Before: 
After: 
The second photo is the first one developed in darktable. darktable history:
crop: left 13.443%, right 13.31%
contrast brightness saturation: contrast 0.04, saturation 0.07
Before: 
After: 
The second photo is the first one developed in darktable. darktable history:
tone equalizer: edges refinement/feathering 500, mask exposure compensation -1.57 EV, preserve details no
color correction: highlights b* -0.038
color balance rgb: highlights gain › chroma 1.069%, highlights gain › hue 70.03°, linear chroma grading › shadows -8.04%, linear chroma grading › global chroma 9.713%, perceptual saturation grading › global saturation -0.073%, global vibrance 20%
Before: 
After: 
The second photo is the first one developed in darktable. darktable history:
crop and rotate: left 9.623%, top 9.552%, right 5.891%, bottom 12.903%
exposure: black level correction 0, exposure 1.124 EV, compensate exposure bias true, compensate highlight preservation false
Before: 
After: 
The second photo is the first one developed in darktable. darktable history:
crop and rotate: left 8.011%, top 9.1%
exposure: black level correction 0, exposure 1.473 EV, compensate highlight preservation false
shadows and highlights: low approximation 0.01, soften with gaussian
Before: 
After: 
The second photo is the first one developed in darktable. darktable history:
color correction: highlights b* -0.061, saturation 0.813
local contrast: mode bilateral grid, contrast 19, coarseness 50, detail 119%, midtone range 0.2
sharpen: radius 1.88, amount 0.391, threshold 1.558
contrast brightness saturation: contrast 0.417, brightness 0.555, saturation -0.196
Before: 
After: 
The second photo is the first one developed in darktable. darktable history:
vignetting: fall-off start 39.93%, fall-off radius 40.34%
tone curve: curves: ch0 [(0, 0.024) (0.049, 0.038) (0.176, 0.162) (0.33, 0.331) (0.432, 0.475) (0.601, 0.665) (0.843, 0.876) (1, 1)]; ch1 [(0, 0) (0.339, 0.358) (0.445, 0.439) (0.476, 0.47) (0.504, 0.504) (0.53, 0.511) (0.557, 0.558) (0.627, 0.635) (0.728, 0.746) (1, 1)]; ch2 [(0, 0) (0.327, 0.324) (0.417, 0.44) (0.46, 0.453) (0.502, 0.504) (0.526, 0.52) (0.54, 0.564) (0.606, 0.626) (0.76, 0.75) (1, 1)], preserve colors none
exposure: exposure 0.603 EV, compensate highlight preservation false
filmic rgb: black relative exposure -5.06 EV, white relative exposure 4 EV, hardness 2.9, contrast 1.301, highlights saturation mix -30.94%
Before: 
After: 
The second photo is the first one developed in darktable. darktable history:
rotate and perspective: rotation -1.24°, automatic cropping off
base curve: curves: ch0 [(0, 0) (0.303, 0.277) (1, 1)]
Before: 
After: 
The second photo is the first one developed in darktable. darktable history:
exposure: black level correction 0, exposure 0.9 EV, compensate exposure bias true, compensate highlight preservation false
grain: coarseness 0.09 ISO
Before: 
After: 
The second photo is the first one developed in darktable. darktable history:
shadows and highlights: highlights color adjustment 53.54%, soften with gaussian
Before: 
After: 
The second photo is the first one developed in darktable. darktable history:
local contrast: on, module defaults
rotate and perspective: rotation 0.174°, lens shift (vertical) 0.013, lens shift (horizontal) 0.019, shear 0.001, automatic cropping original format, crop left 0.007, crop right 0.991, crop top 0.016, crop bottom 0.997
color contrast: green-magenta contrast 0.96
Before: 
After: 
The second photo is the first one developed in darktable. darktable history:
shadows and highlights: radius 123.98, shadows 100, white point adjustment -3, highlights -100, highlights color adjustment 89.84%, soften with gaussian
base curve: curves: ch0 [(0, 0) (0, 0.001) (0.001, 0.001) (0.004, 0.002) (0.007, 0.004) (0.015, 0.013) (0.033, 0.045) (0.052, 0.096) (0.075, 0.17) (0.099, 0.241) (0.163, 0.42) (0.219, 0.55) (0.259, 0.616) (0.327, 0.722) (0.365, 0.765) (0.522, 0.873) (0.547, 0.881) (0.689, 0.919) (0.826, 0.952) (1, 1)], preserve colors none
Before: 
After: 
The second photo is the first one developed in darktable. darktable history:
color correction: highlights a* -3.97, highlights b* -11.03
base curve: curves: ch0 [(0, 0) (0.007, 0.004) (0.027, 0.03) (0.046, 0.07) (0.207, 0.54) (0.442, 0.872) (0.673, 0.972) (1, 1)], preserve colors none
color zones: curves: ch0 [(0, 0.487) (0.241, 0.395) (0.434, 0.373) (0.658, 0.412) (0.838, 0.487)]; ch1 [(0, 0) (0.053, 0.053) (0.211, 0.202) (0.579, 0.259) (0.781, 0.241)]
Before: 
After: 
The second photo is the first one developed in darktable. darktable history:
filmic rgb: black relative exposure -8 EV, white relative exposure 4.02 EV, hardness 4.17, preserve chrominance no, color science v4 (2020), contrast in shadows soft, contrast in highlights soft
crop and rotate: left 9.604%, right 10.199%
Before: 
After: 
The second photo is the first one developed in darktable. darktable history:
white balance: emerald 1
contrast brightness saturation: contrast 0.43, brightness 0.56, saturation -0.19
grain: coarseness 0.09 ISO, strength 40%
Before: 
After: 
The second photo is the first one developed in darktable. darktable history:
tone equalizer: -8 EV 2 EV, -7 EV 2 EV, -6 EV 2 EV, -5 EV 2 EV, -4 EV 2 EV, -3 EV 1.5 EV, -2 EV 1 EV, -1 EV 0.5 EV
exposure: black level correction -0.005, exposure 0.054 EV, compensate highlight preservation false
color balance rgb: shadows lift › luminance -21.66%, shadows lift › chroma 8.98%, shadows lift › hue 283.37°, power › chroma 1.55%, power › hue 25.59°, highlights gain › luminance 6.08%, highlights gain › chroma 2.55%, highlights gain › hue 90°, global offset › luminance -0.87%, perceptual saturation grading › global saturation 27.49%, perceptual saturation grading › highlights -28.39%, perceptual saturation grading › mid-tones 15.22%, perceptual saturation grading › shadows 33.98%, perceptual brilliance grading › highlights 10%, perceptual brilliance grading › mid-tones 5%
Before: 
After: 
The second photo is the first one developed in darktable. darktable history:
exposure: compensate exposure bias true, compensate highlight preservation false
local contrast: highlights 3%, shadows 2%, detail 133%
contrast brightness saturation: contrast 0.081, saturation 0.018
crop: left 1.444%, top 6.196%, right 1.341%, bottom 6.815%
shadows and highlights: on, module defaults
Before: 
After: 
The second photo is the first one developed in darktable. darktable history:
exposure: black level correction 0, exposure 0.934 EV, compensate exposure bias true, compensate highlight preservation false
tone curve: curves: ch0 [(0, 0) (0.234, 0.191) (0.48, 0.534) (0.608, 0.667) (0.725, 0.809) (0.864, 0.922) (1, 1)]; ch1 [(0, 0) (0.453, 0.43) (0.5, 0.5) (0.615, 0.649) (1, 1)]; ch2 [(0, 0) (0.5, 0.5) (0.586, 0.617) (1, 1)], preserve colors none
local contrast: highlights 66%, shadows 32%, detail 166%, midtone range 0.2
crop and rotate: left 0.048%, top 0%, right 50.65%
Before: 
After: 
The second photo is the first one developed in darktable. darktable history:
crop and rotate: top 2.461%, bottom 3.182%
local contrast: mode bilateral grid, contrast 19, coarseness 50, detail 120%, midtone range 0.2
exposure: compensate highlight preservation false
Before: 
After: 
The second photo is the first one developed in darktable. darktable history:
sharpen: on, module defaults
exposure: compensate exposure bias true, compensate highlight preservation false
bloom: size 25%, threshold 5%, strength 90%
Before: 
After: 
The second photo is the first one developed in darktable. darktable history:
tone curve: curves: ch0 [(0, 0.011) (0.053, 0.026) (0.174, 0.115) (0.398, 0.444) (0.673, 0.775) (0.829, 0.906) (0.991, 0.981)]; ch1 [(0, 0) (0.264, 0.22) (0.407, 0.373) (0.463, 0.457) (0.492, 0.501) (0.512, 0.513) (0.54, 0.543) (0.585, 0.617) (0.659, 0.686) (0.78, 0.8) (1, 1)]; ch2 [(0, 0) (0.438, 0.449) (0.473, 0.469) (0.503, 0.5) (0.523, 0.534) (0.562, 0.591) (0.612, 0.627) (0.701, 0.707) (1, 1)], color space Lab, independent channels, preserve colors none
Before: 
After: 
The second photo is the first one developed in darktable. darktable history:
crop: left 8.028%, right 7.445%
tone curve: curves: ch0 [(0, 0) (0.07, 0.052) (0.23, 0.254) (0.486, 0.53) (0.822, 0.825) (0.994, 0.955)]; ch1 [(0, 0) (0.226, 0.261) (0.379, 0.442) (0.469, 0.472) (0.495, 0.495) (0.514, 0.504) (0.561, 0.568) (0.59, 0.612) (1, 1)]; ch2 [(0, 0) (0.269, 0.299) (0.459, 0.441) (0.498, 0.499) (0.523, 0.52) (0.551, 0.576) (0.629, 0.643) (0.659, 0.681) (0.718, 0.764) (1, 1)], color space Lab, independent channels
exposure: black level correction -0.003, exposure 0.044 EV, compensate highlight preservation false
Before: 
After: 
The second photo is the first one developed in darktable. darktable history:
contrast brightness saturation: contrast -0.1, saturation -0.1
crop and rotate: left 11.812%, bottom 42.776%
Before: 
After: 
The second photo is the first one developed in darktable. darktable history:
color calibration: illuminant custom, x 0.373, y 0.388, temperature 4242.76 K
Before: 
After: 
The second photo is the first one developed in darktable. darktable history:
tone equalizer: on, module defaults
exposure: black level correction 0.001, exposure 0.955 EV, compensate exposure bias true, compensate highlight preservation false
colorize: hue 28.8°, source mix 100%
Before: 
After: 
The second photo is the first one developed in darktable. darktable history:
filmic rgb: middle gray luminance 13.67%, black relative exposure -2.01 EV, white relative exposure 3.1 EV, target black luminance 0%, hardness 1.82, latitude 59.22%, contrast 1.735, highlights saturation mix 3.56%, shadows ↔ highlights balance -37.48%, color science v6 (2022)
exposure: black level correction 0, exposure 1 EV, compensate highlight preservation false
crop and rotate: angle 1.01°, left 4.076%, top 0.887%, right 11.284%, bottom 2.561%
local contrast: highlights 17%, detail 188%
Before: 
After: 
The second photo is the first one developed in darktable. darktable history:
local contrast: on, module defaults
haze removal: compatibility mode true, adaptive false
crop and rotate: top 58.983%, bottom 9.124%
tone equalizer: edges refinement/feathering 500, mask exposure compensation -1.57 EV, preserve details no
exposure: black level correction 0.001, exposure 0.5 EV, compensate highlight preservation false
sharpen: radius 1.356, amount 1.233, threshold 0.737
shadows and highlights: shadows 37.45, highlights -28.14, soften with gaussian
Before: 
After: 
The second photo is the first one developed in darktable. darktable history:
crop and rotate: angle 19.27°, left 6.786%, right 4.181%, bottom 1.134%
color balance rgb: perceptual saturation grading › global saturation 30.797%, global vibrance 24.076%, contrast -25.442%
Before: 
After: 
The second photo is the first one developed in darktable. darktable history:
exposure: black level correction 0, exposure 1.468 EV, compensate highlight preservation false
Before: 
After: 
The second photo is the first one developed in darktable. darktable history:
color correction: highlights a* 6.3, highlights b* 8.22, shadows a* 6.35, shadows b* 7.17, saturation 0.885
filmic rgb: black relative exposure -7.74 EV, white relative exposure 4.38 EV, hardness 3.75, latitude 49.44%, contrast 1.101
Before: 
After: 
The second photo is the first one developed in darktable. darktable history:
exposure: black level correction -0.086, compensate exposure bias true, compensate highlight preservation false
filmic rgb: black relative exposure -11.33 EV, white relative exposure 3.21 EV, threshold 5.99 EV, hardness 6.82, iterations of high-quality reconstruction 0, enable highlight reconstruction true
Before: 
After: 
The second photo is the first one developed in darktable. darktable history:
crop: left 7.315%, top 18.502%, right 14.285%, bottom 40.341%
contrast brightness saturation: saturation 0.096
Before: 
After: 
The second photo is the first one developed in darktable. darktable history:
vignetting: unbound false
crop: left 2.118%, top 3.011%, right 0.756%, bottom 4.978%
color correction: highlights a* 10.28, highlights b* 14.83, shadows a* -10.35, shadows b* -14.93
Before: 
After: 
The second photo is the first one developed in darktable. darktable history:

- - -

Update the data from its start through the line containing "contrast brightness saturation: contrast 0.04, saturation" by replacing "history" with "edit log" and leaving everything else untouched.

Before: 
After: 
The second photo is the first one developed in darktable. darktable edit log:
crop: left 13.443%, right 13.31%
contrast brightness saturation: contrast 0.04, saturation 0.07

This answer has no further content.